___ Exercise input ___
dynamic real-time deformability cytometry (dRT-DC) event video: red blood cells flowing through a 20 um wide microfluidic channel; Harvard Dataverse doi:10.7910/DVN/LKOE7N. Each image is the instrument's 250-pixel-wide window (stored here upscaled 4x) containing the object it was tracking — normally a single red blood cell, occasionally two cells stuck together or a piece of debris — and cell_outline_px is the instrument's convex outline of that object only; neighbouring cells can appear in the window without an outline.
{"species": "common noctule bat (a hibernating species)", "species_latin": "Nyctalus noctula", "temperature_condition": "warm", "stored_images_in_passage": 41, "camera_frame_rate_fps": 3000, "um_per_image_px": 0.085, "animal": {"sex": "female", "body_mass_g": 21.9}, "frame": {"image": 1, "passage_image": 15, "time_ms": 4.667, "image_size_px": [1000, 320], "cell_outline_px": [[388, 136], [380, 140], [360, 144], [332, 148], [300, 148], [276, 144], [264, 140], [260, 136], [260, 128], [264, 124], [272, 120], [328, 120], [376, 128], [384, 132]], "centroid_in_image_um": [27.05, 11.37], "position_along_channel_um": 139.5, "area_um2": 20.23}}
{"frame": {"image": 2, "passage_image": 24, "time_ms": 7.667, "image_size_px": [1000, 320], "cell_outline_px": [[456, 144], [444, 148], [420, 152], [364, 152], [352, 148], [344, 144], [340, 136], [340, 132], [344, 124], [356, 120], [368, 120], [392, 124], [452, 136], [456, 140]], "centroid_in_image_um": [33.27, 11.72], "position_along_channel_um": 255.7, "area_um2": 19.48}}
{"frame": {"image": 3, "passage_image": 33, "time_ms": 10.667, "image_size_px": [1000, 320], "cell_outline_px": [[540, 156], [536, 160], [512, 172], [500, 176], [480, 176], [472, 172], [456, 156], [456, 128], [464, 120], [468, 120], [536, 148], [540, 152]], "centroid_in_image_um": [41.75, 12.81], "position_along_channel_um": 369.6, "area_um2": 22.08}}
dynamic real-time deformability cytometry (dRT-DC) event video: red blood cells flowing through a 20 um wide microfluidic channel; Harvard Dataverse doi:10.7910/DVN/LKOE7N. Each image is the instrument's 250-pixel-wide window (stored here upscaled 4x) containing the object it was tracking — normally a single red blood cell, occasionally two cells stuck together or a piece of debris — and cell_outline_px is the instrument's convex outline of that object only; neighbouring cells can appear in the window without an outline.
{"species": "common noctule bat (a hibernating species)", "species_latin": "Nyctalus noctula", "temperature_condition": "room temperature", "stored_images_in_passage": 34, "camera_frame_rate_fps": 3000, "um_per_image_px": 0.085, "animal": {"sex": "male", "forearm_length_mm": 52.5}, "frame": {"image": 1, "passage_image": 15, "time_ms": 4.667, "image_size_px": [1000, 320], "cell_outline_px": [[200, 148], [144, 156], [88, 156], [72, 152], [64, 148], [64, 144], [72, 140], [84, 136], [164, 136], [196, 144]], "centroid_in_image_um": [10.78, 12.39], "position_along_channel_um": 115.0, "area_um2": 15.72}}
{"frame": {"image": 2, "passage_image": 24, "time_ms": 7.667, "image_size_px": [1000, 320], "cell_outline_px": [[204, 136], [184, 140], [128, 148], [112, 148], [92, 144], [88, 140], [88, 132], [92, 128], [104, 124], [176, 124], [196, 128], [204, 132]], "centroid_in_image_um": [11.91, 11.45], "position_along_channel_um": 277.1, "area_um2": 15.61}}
___
▶ Task requirements
Reproduce the listing above word for word.

▶ The solution
dynamic real-time deformability cytometry (dRT-DC) event video: red blood cells flowing through a 20 um wide microfluidic channel; Harvard Dataverse doi:10.7910/DVN/LKOE7N. Each image is the instrument's 250-pixel-wide window (stored here upscaled 4x) containing the object it was tracking — normally a single red blood cell, occasionally two cells stuck together or a piece of debris — and cell_outline_px is the instrument's convex outline of that object only; neighbouring cells can appear in the window without an outline.
{"species": "common noctule bat (a hibernating species)", "species_latin": "Nyctalus noctula", "temperature_condition": "warm", "stored_images_in_passage": 41, "camera_frame_rate_fps": 3000, "um_per_image_px": 0.085, "animal": {"sex": "female", "body_mass_g": 21.9}, "frame": {"image": 1, "passage_image": 15, "time_ms": 4.667, "image_size_px": [1000, 320], "cell_outline_px": [[388, 136], [380, 140], [360, 144], [332, 148], [300, 148], [276, 144], [264, 140], [260, 136], [260, 128], [264, 124], [272, 120], [328, 120], [376, 128], [384, 132]], "centroid_in_image_um": [27.05, 11.37], "position_along_channel_um": 139.5, "area_um2": 20.23}}
{"frame": {"image": 2, "passage_image": 24, "time_ms": 7.667, "image_size_px": [1000, 320], "cell_outline_px": [[456, 144], [444, 148], [420, 152], [364, 152], [352, 148], [344, 144], [340, 136], [340, 132], [344, 124], [356, 120], [368, 120], [392, 124], [452, 136], [456, 140]], "centroid_in_image_um": [33.27, 11.72], "position_along_channel_um": 255.7, "area_um2": 19.48}}
{"frame": {"image": 3, "passage_image": 33, "time_ms": 10.667, "image_size_px": [1000, 320], "cell_outline_px": [[540, 156], [536, 160], [512, 172], [500, 176], [480, 176], [472, 172], [456, 156], [456, 128], [464, 120], [468, 120], [536, 148], [540, 152]], "centroid_in_image_um": [41.75, 12.81], "position_along_channel_um": 369.6, "area_um2": 22.08}}
dynamic real-time deformability cytometry (dRT-DC) event video: red blood cells flowing through a 20 um wide microfluidic channel; Harvard Dataverse doi:10.7910/DVN/LKOE7N. Each image is the instrument's 250-pixel-wide window (stored here upscaled 4x) containing the object it was tracking — normally a single red blood cell, occasionally two cells stuck together or a piece of debris — and cell_outline_px is the instrument's convex outline of that object only; neighbouring cells can appear in the window without an outline.
{"species": "common noctule bat (a hibernating species)", "species_latin": "Nyctalus noctula", "temperature_condition": "room temperature", "stored_images_in_passage": 34, "camera_frame_rate_fps": 3000, "um_per_image_px": 0.085, "animal": {"sex": "male", "forearm_length_mm": 52.5}, "frame": {"image": 1, "passage_image": 15, "time_ms": 4.667, "image_size_px": [1000, 320], "cell_outline_px": [[200, 148], [144, 156], [88, 156], [72, 152], [64, 148], [64, 144], [72, 140], [84, 136], [164, 136], [196, 144]], "centroid_in_image_um": [10.78, 12.39], "position_along_channel_um": 115.0, "area_um2": 15.72}}
{"frame": {"image": 2, "passage_image": 24, "time_ms": 7.667, "image_size_px": [1000, 320], "cell_outline_px": [[204, 136], [184, 140], [128, 148], [112, 148], [92, 144], [88, 140], [88, 132], [92, 128], [104, 124], [176, 124], [196, 128], [204, 132]], "centroid_in_image_um": [11.91, 11.45], "position_along_channel_um": 277.1, "area_um2": 15.61}}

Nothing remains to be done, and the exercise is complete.